* Begin Extract to read *

Even though there are many different ODE solvers in python. It seems that a simple parallel adaptive time step solver that can use mpi is lacking. One either has to use a huge framework, or fallback to fixed time step solvers.

CVODE is a an ODE solver developed by LLNL as part of the SUNDIALS SUite of Nonlinear and DIfferential/ALgebraic Equation Solvers. It is c library that uses various vector formats among which is the NVECTOR_PARALLEL module that can be used for writing an mpi based ode solver.

Minimalist Python Wrapper for CVODE

MPCVode is a really minimalistic python wrapper to CVODE that is intended to be used by modifiying the C code as needed.

The primary C initialization routines look like:

mpcvode.h

#include <nvector/nvector_parallel.h>
#include <mpi.h> 

typedef struct mpcv_pars{
  double *y, *dydt;
  double t0,t;
  int N,Nloc;
  MPI_Comm comm;
  void *solver;
  N_Vector uv;
  void (*fnpy)(double, double *, double *);
}mpcv_pars;

void init_solver(int N,int Nloc, double *y, double *dydt, double t0,
		 void (*fnpy)(double,double *,double *),
		 double atol, double rtol, int mxsteps);
void integrate_to(double tnext, double *t, int *state);

These two functions are then defined as:

mpcvode.c

#include <stdlib.h>
#include <cvode/cvode.h>
#include <nvector/nvector_parallel.h>
#include <sunnonlinsol/sunnonlinsol_fixedpoint.h>
#include <sundials/sundials_types.h>
#include <mpi.h>
#include "mpcvode.h"

mpcv_pars *p_glob;

static int fnmpcvode(realtype t, N_Vector y, N_Vector dydt, void *fdata){
  mpcv_pars *p=(mpcv_pars*)fdata;
  p->fnpy(t,NV_DATA_P(y),NV_DATA_P(dydt));
  return 0;
}

void init_solver(int N,int Nloc, double *y, double *dydt,
		 double t0, void (*fnpy)(double,double *,double *),
		 double atol, double rtol, int mxsteps){
  SUNNonlinearSolver NLS;
  int state;
  mpcv_pars *p;
  p=malloc(sizeof(mpcv_pars));
  p->N=N;
  p->Nloc=Nloc;
  p->comm=MPI_COMM_WORLD;
  p->y=y;
  p->t0=t0;
  p->dydt=dydt;
  p->fnpy=fnpy;
  p->uv=N_VMake_Parallel(p->comm,Nloc,N,y);
  p->solver=CVodeCreate(CV_ADAMS);
  state = CVodeSetUserData(p->solver, p);
  state = CVodeSetMaxNumSteps(p->solver, mxsteps);
  state = CVodeInit(p->solver, fnmpcvode,t0,p->uv);
  state = CVodeSStolerances(p->solver, rtol, atol);
  NLS = SUNNonlinSol_FixedPoint(p->uv, 0);
  state = CVodeSetNonlinearSolver(p->solver, NLS);
  p_glob=p;
};

void integrate_to(double tnext, double *t, int *state){
  mpcv_pars *p=p_glob;
  *state=CVode(p->solver, tnext, p->uv, &(p->t), CV_NORMAL);
  *t=p->t;
}

Following the instructions for calling C functions from python that can call back python functions, we can create a shared library and import it to python. It is probably better to write an actual python class as a wrapper:

import os
import numpy as np
from ctypes import cdll,CFUNCTYPE,POINTER,c_double,c_int,byref

class mpcvode:
    def __init__(self, fn, y, dydt, t0, t1, **kwargs):
        self.libmpcvod = cdll.LoadLibrary(os.path.dirname(__file__)+'/libmpcvode.so')

* End Extract to read *

What the task requires ▸ Continue the write-up on the minimalist Python wrapper for CVODE, picking up right after its last line.

* Begin Recorded data *

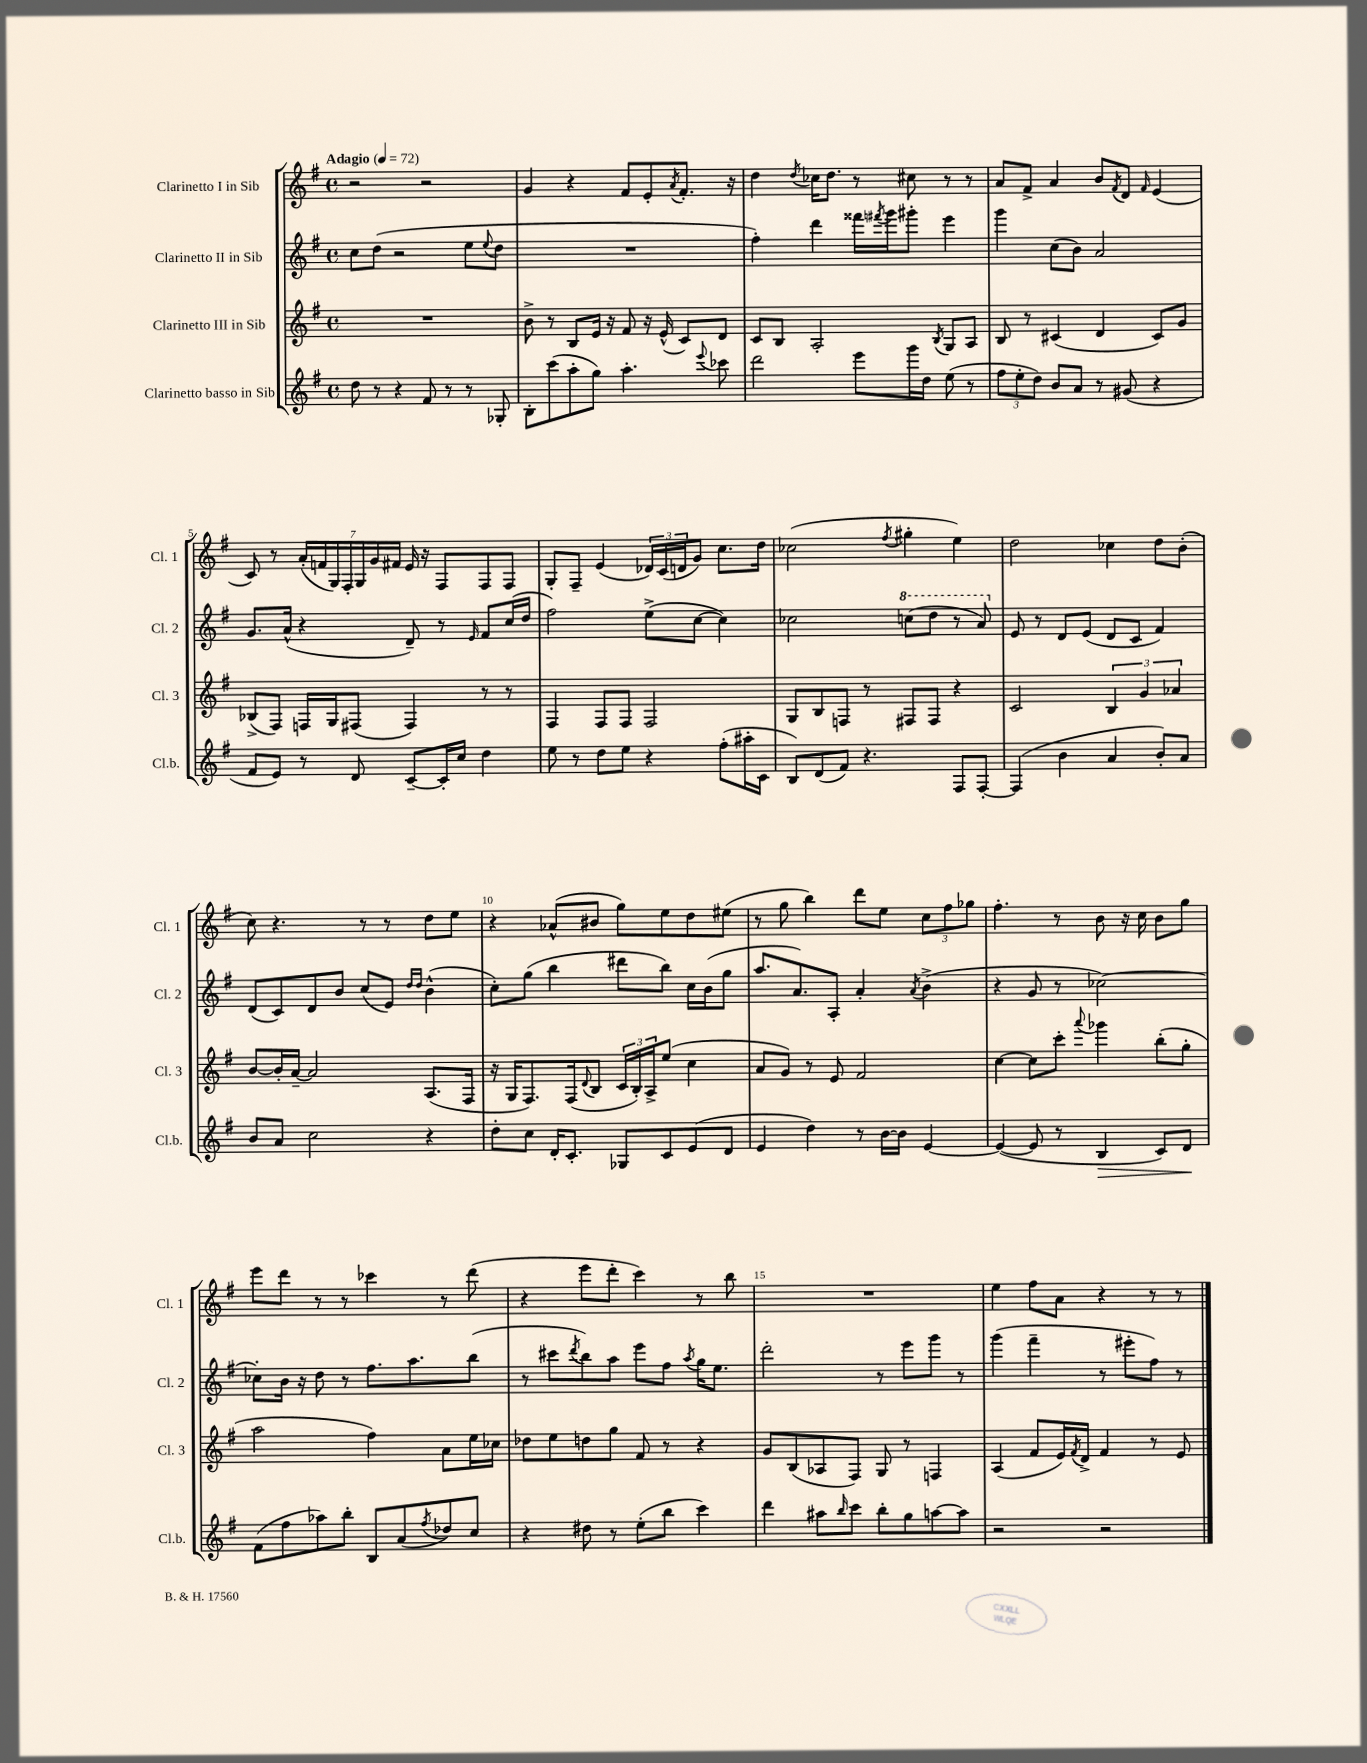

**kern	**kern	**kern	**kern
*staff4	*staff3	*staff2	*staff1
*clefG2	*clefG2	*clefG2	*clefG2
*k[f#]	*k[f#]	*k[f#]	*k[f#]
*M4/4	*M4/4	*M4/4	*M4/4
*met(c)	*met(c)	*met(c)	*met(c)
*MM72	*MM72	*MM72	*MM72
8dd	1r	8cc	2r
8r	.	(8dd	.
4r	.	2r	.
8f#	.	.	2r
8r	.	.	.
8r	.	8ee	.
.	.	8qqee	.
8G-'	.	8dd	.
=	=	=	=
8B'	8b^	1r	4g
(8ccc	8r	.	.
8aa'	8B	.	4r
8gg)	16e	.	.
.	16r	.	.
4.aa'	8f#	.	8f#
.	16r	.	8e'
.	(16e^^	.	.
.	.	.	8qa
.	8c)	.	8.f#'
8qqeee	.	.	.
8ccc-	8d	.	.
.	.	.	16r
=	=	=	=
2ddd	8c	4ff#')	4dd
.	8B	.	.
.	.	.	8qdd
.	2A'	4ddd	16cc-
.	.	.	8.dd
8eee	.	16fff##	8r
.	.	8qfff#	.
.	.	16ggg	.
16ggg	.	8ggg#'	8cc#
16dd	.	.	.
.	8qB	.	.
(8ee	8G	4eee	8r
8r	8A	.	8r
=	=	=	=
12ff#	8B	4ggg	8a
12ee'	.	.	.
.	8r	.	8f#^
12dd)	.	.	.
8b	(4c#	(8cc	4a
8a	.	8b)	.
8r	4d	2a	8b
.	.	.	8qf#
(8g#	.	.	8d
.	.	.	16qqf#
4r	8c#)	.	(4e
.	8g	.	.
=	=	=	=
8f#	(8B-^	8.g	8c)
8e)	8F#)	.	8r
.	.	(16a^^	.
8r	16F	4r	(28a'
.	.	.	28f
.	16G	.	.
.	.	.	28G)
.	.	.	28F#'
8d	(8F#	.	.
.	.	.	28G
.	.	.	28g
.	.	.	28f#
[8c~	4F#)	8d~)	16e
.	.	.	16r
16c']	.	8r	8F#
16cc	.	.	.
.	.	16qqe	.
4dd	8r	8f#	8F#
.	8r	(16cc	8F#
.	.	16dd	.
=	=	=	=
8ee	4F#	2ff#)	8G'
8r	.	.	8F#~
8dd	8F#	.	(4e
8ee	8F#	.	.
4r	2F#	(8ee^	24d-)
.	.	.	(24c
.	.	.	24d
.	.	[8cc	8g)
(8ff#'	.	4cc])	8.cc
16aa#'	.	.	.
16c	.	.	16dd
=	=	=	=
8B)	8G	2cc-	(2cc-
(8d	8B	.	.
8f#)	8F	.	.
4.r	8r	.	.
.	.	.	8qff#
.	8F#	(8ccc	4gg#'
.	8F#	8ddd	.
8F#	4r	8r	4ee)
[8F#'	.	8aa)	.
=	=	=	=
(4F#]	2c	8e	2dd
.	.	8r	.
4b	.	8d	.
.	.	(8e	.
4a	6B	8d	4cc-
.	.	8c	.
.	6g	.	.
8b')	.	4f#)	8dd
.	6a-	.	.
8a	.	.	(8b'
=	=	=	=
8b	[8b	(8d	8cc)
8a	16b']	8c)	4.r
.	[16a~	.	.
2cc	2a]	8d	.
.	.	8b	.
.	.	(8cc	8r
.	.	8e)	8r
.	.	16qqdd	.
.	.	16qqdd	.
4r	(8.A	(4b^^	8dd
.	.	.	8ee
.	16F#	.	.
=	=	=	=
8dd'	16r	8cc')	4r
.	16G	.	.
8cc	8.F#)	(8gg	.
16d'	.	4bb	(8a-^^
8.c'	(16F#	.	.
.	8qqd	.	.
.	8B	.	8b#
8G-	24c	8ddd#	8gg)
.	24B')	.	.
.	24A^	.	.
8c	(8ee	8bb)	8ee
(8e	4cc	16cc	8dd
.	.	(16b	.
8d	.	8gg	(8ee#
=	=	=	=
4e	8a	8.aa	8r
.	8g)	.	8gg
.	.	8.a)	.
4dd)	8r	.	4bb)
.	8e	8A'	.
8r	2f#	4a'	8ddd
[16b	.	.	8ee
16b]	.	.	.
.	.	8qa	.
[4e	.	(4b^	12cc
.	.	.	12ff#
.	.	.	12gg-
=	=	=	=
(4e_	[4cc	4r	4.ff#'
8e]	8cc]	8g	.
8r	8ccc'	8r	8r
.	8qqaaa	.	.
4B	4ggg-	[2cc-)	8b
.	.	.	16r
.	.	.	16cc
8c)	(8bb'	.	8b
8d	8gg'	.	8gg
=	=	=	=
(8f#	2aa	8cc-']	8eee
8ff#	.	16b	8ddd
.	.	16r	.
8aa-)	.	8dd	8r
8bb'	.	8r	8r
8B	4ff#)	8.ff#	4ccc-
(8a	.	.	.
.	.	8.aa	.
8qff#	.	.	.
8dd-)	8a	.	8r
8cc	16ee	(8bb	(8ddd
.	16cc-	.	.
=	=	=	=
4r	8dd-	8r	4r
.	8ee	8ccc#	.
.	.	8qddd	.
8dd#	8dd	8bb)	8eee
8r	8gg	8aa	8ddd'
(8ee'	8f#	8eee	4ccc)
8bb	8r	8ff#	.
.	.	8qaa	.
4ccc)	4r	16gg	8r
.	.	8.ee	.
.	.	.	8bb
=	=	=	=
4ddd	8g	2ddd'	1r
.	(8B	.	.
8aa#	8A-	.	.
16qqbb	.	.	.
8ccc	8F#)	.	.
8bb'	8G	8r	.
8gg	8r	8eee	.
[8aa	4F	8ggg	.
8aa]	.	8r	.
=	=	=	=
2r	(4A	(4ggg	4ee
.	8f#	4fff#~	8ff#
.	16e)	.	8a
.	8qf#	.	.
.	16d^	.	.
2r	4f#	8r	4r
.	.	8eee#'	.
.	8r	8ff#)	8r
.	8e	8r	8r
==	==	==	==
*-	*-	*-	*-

* End Recorded data *

Task result ▸
        self.fnpytype=CFUNCTYPE(None, c_double, POINTER(c_double), POINTER(c_double))
        self.local_shape=y.shape
        self.global_shape=y.global_shape
        self.global_size = int(np.prod(y.global_shape)*
                               y.dtype.itemsize/np.dtype(float).itemsize)
        self.local_size = int(y.size*y.dtype.itemsize/np.dtype(float).itemsize)
        self.fn=fn
        self.kwargs=kwargs
        self.comm=y.comm
        self.t0=t0
        self.t1=t1
        self.y=y
        self.dydt=dydt
        self.t=t0
        self.state=0
        self.atol = kwargs.get('atol',1e-8)
        self.rtol = kwargs.get('rtol',1e-6)
        self.mxsteps = int(kwargs.get('mxsteps',10000))
        self.fnmpcvod=self.fnpytype(lambda x,y,z : self.fnforw(x,y,z))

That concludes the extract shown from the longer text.